┌─ Provided material

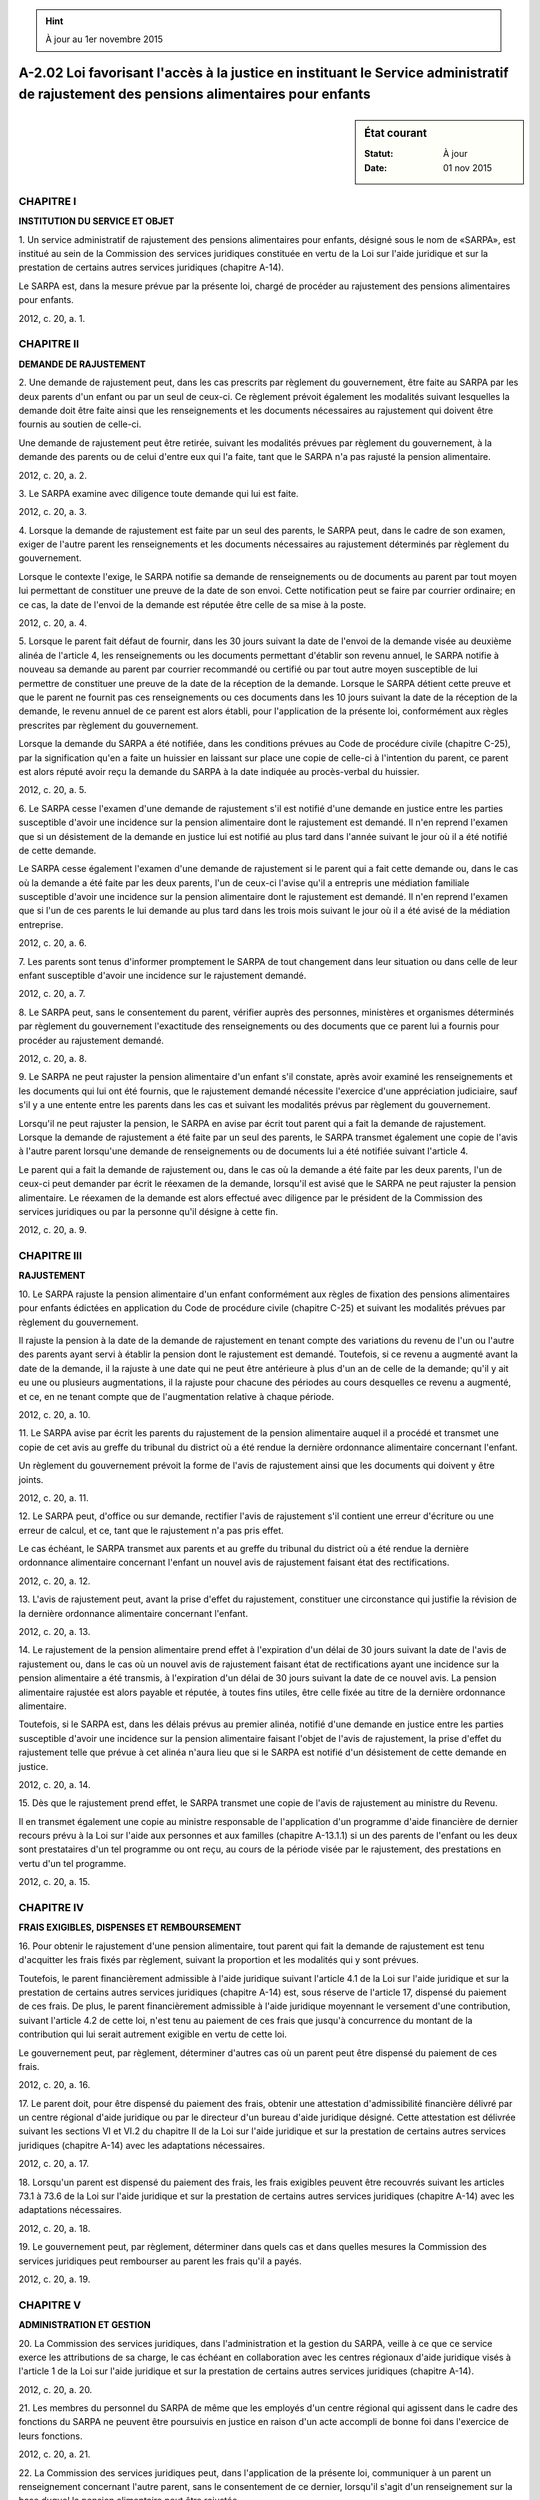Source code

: .. hint:: À jour au 1er novembre 2015

.. _A-2.02:

=======================================================================================================================================
A-2.02 Loi favorisant l'accès à la justice en instituant le Service administratif de rajustement des pensions alimentaires pour enfants
=======================================================================================================================================

.. sidebar:: État courant

    :Statut: À jour
    :Date: 01 nov 2015



CHAPITRE I
----------

**INSTITUTION DU SERVICE ET OBJET**

1. Un service administratif de rajustement des pensions alimentaires pour enfants, désigné sous le nom de «SARPA», est institué au sein de la Commission des services juridiques constituée en vertu de la Loi sur l'aide juridique et sur la prestation de certains autres services juridiques (chapitre A-14).

Le SARPA est, dans la mesure prévue par la présente loi, chargé de procéder au rajustement des pensions alimentaires pour enfants.

2012, c. 20, a. 1.

CHAPITRE II
-----------

**DEMANDE DE RAJUSTEMENT**

2. Une demande de rajustement peut, dans les cas prescrits par règlement du gouvernement, être faite au SARPA par les deux parents d'un enfant ou par un seul de ceux-ci. Ce règlement prévoit également les modalités suivant lesquelles la demande doit être faite ainsi que les renseignements et les documents nécessaires au rajustement qui doivent être fournis au soutien de celle-ci.

Une demande de rajustement peut être retirée, suivant les modalités prévues par règlement du gouvernement, à la demande des parents ou de celui d'entre eux qui l'a faite, tant que le SARPA n'a pas rajusté la pension alimentaire.

2012, c. 20, a. 2.

3. Le SARPA examine avec diligence toute demande qui lui est faite.

2012, c. 20, a. 3.

4. Lorsque la demande de rajustement est faite par un seul des parents, le SARPA peut, dans le cadre de son examen, exiger de l'autre parent les renseignements et les documents nécessaires au rajustement déterminés par règlement du gouvernement.

Lorsque le contexte l'exige, le SARPA notifie sa demande de renseignements ou de documents au parent par tout moyen lui permettant de constituer une preuve de la date de son envoi. Cette notification peut se faire par courrier ordinaire; en ce cas, la date de l'envoi de la demande est réputée être celle de sa mise à la poste.

2012, c. 20, a. 4.

5. Lorsque le parent fait défaut de fournir, dans les 30 jours suivant la date de l'envoi de la demande visée au deuxième alinéa de l'article 4, les renseignements ou les documents permettant d'établir son revenu annuel, le SARPA notifie à nouveau sa demande au parent par courrier recommandé ou certifié ou par tout autre moyen susceptible de lui permettre de constituer une preuve de la date de la réception de la demande. Lorsque le SARPA détient cette preuve et que le parent ne fournit pas ces renseignements ou ces documents dans les 10 jours suivant la date de la réception de la demande, le revenu annuel de ce parent est alors établi, pour l'application de la présente loi, conformément aux règles prescrites par règlement du gouvernement.

Lorsque la demande du SARPA a été notifiée, dans les conditions prévues au Code de procédure civile (chapitre C-25), par la signification qu'en a faite un huissier en laissant sur place une copie de celle-ci à l'intention du parent, ce parent est alors réputé avoir reçu la demande du SARPA à la date indiquée au procès-verbal du huissier.

2012, c. 20, a. 5.

6. Le SARPA cesse l'examen d'une demande de rajustement s'il est notifié d'une demande en justice entre les parties susceptible d'avoir une incidence sur la pension alimentaire dont le rajustement est demandé. Il n'en reprend l'examen que si un désistement de la demande en justice lui est notifié au plus tard dans l'année suivant le jour où il a été notifié de cette demande.

Le SARPA cesse également l'examen d'une demande de rajustement si le parent qui a fait cette demande ou, dans le cas où la demande a été faite par les deux parents, l'un de ceux-ci l'avise qu'il a entrepris une médiation familiale susceptible d'avoir une incidence sur la pension alimentaire dont le rajustement est demandé. Il n'en reprend l'examen que si l'un de ces parents le lui demande au plus tard dans les trois mois suivant le jour où il a été avisé de la médiation entreprise.

2012, c. 20, a. 6.

7. Les parents sont tenus d'informer promptement le SARPA de tout changement dans leur situation ou dans celle de leur enfant susceptible d'avoir une incidence sur le rajustement demandé.

2012, c. 20, a. 7.

8. Le SARPA peut, sans le consentement du parent, vérifier auprès des personnes, ministères et organismes déterminés par règlement du gouvernement l'exactitude des renseignements ou des documents que ce parent lui a fournis pour procéder au rajustement demandé.

2012, c. 20, a. 8.

9. Le SARPA ne peut rajuster la pension alimentaire d'un enfant s'il constate, après avoir examiné les renseignements et les documents qui lui ont été fournis, que le rajustement demandé nécessite l'exercice d'une appréciation judiciaire, sauf s'il y a une entente entre les parents dans les cas et suivant les modalités prévus par règlement du gouvernement.

Lorsqu'il ne peut rajuster la pension, le SARPA en avise par écrit tout parent qui a fait la demande de rajustement. Lorsque la demande de rajustement a été faite par un seul des parents, le SARPA transmet également une copie de l'avis à l'autre parent lorsqu'une demande de renseignements ou de documents lui a été notifiée suivant l'article 4.

Le parent qui a fait la demande de rajustement ou, dans le cas où la demande a été faite par les deux parents, l'un de ceux-ci peut demander par écrit le réexamen de la demande, lorsqu'il est avisé que le SARPA ne peut rajuster la pension alimentaire. Le réexamen de la demande est alors effectué avec diligence par le président de la Commission des services juridiques ou par la personne qu'il désigne à cette fin.

2012, c. 20, a. 9.

CHAPITRE III
------------

**RAJUSTEMENT**

10. Le SARPA rajuste la pension alimentaire d'un enfant conformément aux règles de fixation des pensions alimentaires pour enfants édictées en application du Code de procédure civile (chapitre C-25) et suivant les modalités prévues par règlement du gouvernement.

Il rajuste la pension à la date de la demande de rajustement en tenant compte des variations du revenu de l'un ou l'autre des parents ayant servi à établir la pension dont le rajustement est demandé. Toutefois, si ce revenu a augmenté avant la date de la demande, il la rajuste à une date qui ne peut être antérieure à plus d'un an de celle de la demande; qu'il y ait eu une ou plusieurs augmentations, il la rajuste pour chacune des périodes au cours desquelles ce revenu a augmenté, et ce, en ne tenant compte que de l'augmentation relative à chaque période.

2012, c. 20, a. 10.

11. Le SARPA avise par écrit les parents du rajustement de la pension alimentaire auquel il a procédé et transmet une copie de cet avis au greffe du tribunal du district où a été rendue la dernière ordonnance alimentaire concernant l'enfant.

Un règlement du gouvernement prévoit la forme de l'avis de rajustement ainsi que les documents qui doivent y être joints.

2012, c. 20, a. 11.

12. Le SARPA peut, d'office ou sur demande, rectifier l'avis de rajustement s'il contient une erreur d'écriture ou une erreur de calcul, et ce, tant que le rajustement n'a pas pris effet.

Le cas échéant, le SARPA transmet aux parents et au greffe du tribunal du district où a été rendue la dernière ordonnance alimentaire concernant l'enfant un nouvel avis de rajustement faisant état des rectifications.

2012, c. 20, a. 12.

13. L'avis de rajustement peut, avant la prise d'effet du rajustement, constituer une circonstance qui justifie la révision de la dernière ordonnance alimentaire concernant l'enfant.

2012, c. 20, a. 13.

14. Le rajustement de la pension alimentaire prend effet à l'expiration d'un délai de 30 jours suivant la date de l'avis de rajustement ou, dans le cas où un nouvel avis de rajustement faisant état de rectifications ayant une incidence sur la pension alimentaire a été transmis, à l'expiration d'un délai de 30 jours suivant la date de ce nouvel avis. La pension alimentaire rajustée est alors payable et réputée, à toutes fins utiles, être celle fixée au titre de la dernière ordonnance alimentaire.

Toutefois, si le SARPA est, dans les délais prévus au premier alinéa, notifié d'une demande en justice entre les parties susceptible d'avoir une incidence sur la pension alimentaire faisant l'objet de l'avis de rajustement, la prise d'effet du rajustement telle que prévue à cet alinéa n'aura lieu que si le SARPA est notifié d'un désistement de cette demande en justice.

2012, c. 20, a. 14.

15. Dès que le rajustement prend effet, le SARPA transmet une copie de l'avis de rajustement au ministre du Revenu.

Il en transmet également une copie au ministre responsable de l'application d'un programme d'aide financière de dernier recours prévu à la Loi sur l'aide aux personnes et aux familles (chapitre A-13.1.1) si un des parents de l'enfant ou les deux sont prestataires d'un tel programme ou ont reçu, au cours de la période visée par le rajustement, des prestations en vertu d'un tel programme.

2012, c. 20, a. 15.

CHAPITRE IV
-----------

**FRAIS EXIGIBLES, DISPENSES ET REMBOURSEMENT**

16. Pour obtenir le rajustement d'une pension alimentaire, tout parent qui fait la demande de rajustement est tenu d'acquitter les frais fixés par règlement, suivant la proportion et les modalités qui y sont prévues.

Toutefois, le parent financièrement admissible à l'aide juridique suivant l'article 4.1 de la Loi sur l'aide juridique et sur la prestation de certains autres services juridiques (chapitre A-14) est, sous réserve de l'article 17, dispensé du paiement de ces frais. De plus, le parent financièrement admissible à l'aide juridique moyennant le versement d'une contribution, suivant l'article 4.2 de cette loi, n'est tenu au paiement de ces frais que jusqu'à concurrence du montant de la contribution qui lui serait autrement exigible en vertu de cette loi.

Le gouvernement peut, par règlement, déterminer d'autres cas où un parent peut être dispensé du paiement de ces frais.

2012, c. 20, a. 16.

17. Le parent doit, pour être dispensé du paiement des frais, obtenir une attestation d'admissibilité financière délivré par un centre régional d'aide juridique ou par le directeur d'un bureau d'aide juridique désigné. Cette attestation est délivrée suivant les sections VI et VI.2 du chapitre II de la Loi sur l'aide juridique et sur la prestation de certains autres services juridiques (chapitre A-14) avec les adaptations nécessaires.

2012, c. 20, a. 17.

18. Lorsqu'un parent est dispensé du paiement des frais, les frais exigibles peuvent être recouvrés suivant les articles 73.1 à 73.6 de la Loi sur l'aide juridique et sur la prestation de certains autres services juridiques (chapitre A-14) avec les adaptations nécessaires.

2012, c. 20, a. 18.

19. Le gouvernement peut, par règlement, déterminer dans quels cas et dans quelles mesures la Commission des services juridiques peut rembourser au parent les frais qu'il a payés.

2012, c. 20, a. 19.

CHAPITRE V
----------

**ADMINISTRATION ET GESTION**

20. La Commission des services juridiques, dans l'administration et la gestion du SARPA, veille à ce que ce service exerce les attributions de sa charge, le cas échéant en collaboration avec les centres régionaux d'aide juridique visés à l'article 1 de la Loi sur l'aide juridique et sur la prestation de certains autres services juridiques (chapitre A-14).

2012, c. 20, a. 20.

21. Les membres du personnel du SARPA de même que les employés d'un centre régional qui agissent dans le cadre des fonctions du SARPA ne peuvent être poursuivis en justice en raison d'un acte accompli de bonne foi dans l'exercice de leurs fonctions.

2012, c. 20, a. 21.

22. La Commission des services juridiques peut, dans l'application de la présente loi, communiquer à un parent un renseignement concernant l'autre parent, sans le consentement de ce dernier, lorsqu'il s'agit d'un renseignement sur la base duquel la pension alimentaire peut être rajustée.

2012, c. 20, a. 22.

23. Sur demande, la Commission des services juridiques doit fournir au ministre les statistiques, rapports ou autres renseignements qui ne permettent pas d'identifier une personne qu'il requiert relativement au SARPA.

2012, c. 20, a. 23.

CHAPITRE VI
-----------

**DISPOSITIONS PÉNALES**

24. Commet une infraction et est passible d'une amende d'au moins 500 $ et d'au plus 5 000 $, quiconque, dans le cadre de la présente loi ou de ses règlements:

 1° fait une déclaration qu'il sait fausse ou trompeuse ou aurait dû le savoir;

 2° transmet un document sachant que celui-ci contient un renseignement faux ou trompeur ou aurait dû le savoir.

2012, c. 20, a. 24.

25. Commet une infraction et est passible de la même peine que celle prévue à l'article 24, quiconque, par un acte ou une omission, aide ou, par un encouragement, un conseil, un consentement, une autorisation ou un ordre, amène une autre personne à commettre une infraction visée par la présente loi.

2012, c. 20, a. 25.

26. En cas de récidive, les minima et maxima des amendes prévues par la présente loi sont portés au double.

2012, c. 20, a. 26.

CHAPITRE VII
------------

**DISPOSITIONS DIVERSES**

27. Le ministre de la Justice est chargé de l'application de la présente loi.

2012, c. 20, a. 27.

28. Le ministre peut, conformément à la loi, conclure une entente avec un gouvernement autre que celui du Québec, l'un de ses ministères, une organisation internationale ou un organisme de ce gouvernement ou de cette organisation, en vue de faciliter le rajustement des pensions alimentaires pour enfants.

2012, c. 20, a. 28.

CHAPITRE VIII
-------------

**DISPOSITIONS MODIFICATIVES**

LOI SUR L'AIDE JURIDIQUE ET SUR LA PRESTATION DE CERTAINS AUTRES SERVICES JURIDIQUES
------------------------------------------------------------------------------------

29. (Modification intégrée au c. A-14, a. 3.1).

2012, c. 20, a. 29.

30. (Modification intégrée au c. A-14, a. 3.2).

2012, c. 20, a. 30.

31. (Modification intégrée au c. A-14, a. 4).

2012, c. 20, a. 31.

32. (Modification intégrée au c. A-14, a. 4.7).

2012, c. 20, a. 32.

33. (Modification intégrée au c. A-14, a. 4.11.1).

2012, c. 20, a. 33.

34. (Modification intégrée au c. A-14, a. 5).

2012, c. 20, a. 34.

35. (Modification intégrée au c. A-14, a. 5.1).

2012, c. 20, a. 35.

36. (Modification intégrée au c. A-14, a. 22).

2012, c. 20, a. 36.

37. (Modification intégrée au c. A-14, a. 32.1).

2012, c. 20, a. 37.

38. (Modification intégrée au c. A-14, a. 62).

2012, c. 20, a. 38.

39. (Modification intégrée au c. A-14, a. 64).

2012, c. 20, a. 39.

40. (Modification intégrée au c. A-14, a. 66).

2012, c. 20, a. 40.

41. (Modification intégrée au c. A-14, a. 80).

2012, c. 20, a. 41.

CODE CIVIL DU QUÉBEC
--------------------

42. (Modification intégrée au Code civil, a. 594).

2012, c. 20, a. 42.

43. (Modification intégrée au Code civil, a. 595).

2012, c. 20, a. 43.

44. (Modification intégrée au Code civil, a. 596.1).

2012, c. 20, a. 44.

LOI SUR L'AIDE AUX PERSONNES ET AUX FAMILLES
--------------------------------------------

45. (Modification intégrée au c. A-13.1.1, a. 93).

2012, c. 20, a. 45.

CODE DE PROCÉDURE CIVILE
------------------------

46. (Modification intégrée au c. C-25, a. 331.9).

2012, c. 20, a. 46.

47. (Modification intégrée au c. C-25, a. 814.3).

2012, c. 20, a. 47.

48. (Modification intégrée au c. C-25, a. 814.6).

2012, c. 20, a. 48.

49. (Modification intégrée au c. C-25, a. 814.13).

2012, c. 20, a. 49.

50. (Modification intégrée au c. C-25, a. 825.13).

2012, c. 20, a. 50.

LOI SUR LE MINISTÈRE DE LA JUSTICE
----------------------------------

51. (Modification intégrée au c. M-19, a. 32.0.3).

2012, c. 20, a. 51.

LOI FACILITANT LE PAIEMENT DES PENSIONS ALIMENTAIRES
----------------------------------------------------

52. (Modification intégrée au c. P-2.2, a. 34).

2012, c. 20, a. 52.

LOI SUR LE PROTECTEUR DU CITOYEN
--------------------------------

53. (Modification intégrée au c. P-32, a. 15).

2012, c. 20, a. 53.

CHAPITRE IX
-----------

**DISPOSITIONS TRANSITOIRES ET FINALES**

54. Les formulaires produits par les parties en matière de fixation de pensions alimentaires pour enfants dans une instance qui s'est terminée avant le 1er décembre 2012 demeurent au dossier du greffe conformément à l'article 331.9 du Code de procédure civile (chapitre C-25) tel qu'il se lisait avant sa modification par l'article 46 du chapitre 20 des lois de 2012.

2012, c. 20, a. 54.

55. Le premier règlement pris après le 18 septembre 2013, en application des paragraphes e et n du premier alinéa de l'article 80 de la Loi sur l'aide juridique et sur la prestation de certains autres services juridiques (chapitre A-14), doit l'être par le gouvernement malgré le quatrième alinéa de cet article 80.

2012, c. 20, a. 55.

56. La présente loi peut être citée sous le titre de Loi favorisant l'accès à la justice en instituant le Service administratif de rajustement des pensions alimentaires pour enfants.

2012, c. 20, a. 56.

Le chapitre 20 des lois de 2012 a été sanctionné le 15 juin 2012 et portait le titre suivant: «Loi favorisant l'accès à la justice en matière familiale».



57. (Omis).

2012, c. 20, a. 57.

└─

Problem:
Find "Le SARPA est, dans la" in the entries above and copy that whole line exactly, then each line after it through the line that contains "2012, c. 20, a. 4.".

Finished exercise:
Le SARPA est, dans la mesure prévue par la présente loi, chargé de procéder au rajustement des pensions alimentaires pour enfants.

2012, c. 20, a. 1.

CHAPITRE II
-----------

**DEMANDE DE RAJUSTEMENT**

2. Une demande de rajustement peut, dans les cas prescrits par règlement du gouvernement, être faite au SARPA par les deux parents d'un enfant ou par un seul de ceux-ci. Ce règlement prévoit également les modalités suivant lesquelles la demande doit être faite ainsi que les renseignements et les documents nécessaires au rajustement qui doivent être fournis au soutien de celle-ci.

Une demande de rajustement peut être retirée, suivant les modalités prévues par règlement du gouvernement, à la demande des parents ou de celui d'entre eux qui l'a faite, tant que le SARPA n'a pas rajusté la pension alimentaire.

2012, c. 20, a. 2.

3. Le SARPA examine avec diligence toute demande qui lui est faite.

2012, c. 20, a. 3.

4. Lorsque la demande de rajustement est faite par un seul des parents, le SARPA peut, dans le cadre de son examen, exiger de l'autre parent les renseignements et les documents nécessaires au rajustement déterminés par règlement du gouvernement.

Lorsque le contexte l'exige, le SARPA notifie sa demande de renseignements ou de documents au parent par tout moyen lui permettant de constituer une preuve de la date de son envoi. Cette notification peut se faire par courrier ordinaire; en ce cas, la date de l'envoi de la demande est réputée être celle de sa mise à la poste.

2012, c. 20, a. 4.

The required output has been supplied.